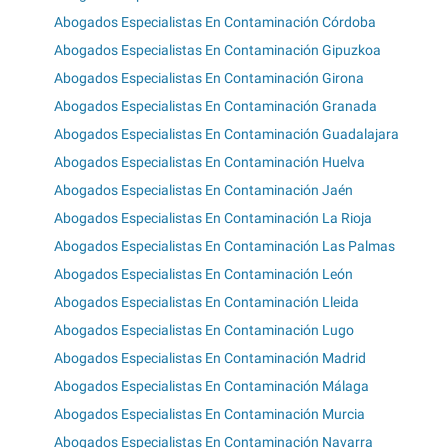
Abogados Especialistas En Contaminación Córdoba
Abogados Especialistas En Contaminación Gipuzkoa
Abogados Especialistas En Contaminación Girona
Abogados Especialistas En Contaminación Granada
Abogados Especialistas En Contaminación Guadalajara
Abogados Especialistas En Contaminación Huelva
Abogados Especialistas En Contaminación Jaén
Abogados Especialistas En Contaminación La Rioja
Abogados Especialistas En Contaminación Las Palmas
Abogados Especialistas En Contaminación León
Abogados Especialistas En Contaminación Lleida
Abogados Especialistas En Contaminación Lugo
Abogados Especialistas En Contaminación Madrid
Abogados Especialistas En Contaminación Málaga
Abogados Especialistas En Contaminación Murcia
Abogados Especialistas En Contaminación Navarra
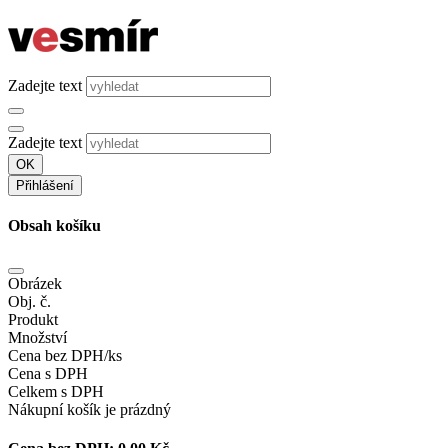
Zadejte text
Zadejte text
OK
Přihlášení
Obsah košíku
Obrázek
Obj. č.
Produkt
Množství
Cena bez DPH/ks
Cena s DPH
Celkem s DPH
Nákupní košík je prázdný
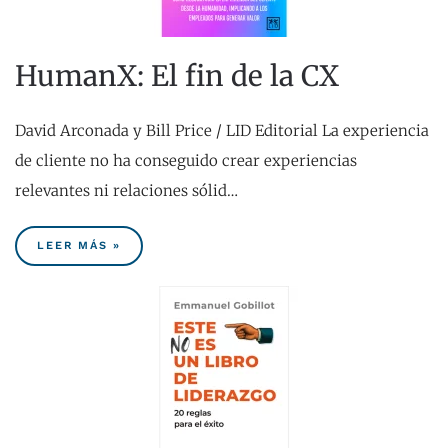
HumanX: El fin de la CX
David Arconada y Bill Price / LID Editorial La experiencia
de cliente no ha conseguido crear experiencias
relevantes ni relaciones sólid…
LEER MÁS »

▬▬▬

- AIM OF THE TASK -
Reproduce exactly, and only, the lines from the one containing "Abogados Especialistas En Contaminación Murcia" through the last line of the records above, both included, leaving out any pictures.

- REPLY TO THE EXERCISE -
Abogados Especialistas En Contaminación Murcia
Abogados Especialistas En Contaminación Navarra
Zadejte text
Zadejte text
OK
Přihlášení
Obsah košíku
Obrázek
Obj. č.
Produkt
Množství
Cena bez DPH/ks
Cena s DPH
Celkem s DPH
Nákupní košík je prázdný
HumanX: El fin de la CX
David Arconada y Bill Price / LID Editorial La experiencia
de cliente no ha conseguido crear experiencias
relevantes ni relaciones sólid…
LEER MÁS »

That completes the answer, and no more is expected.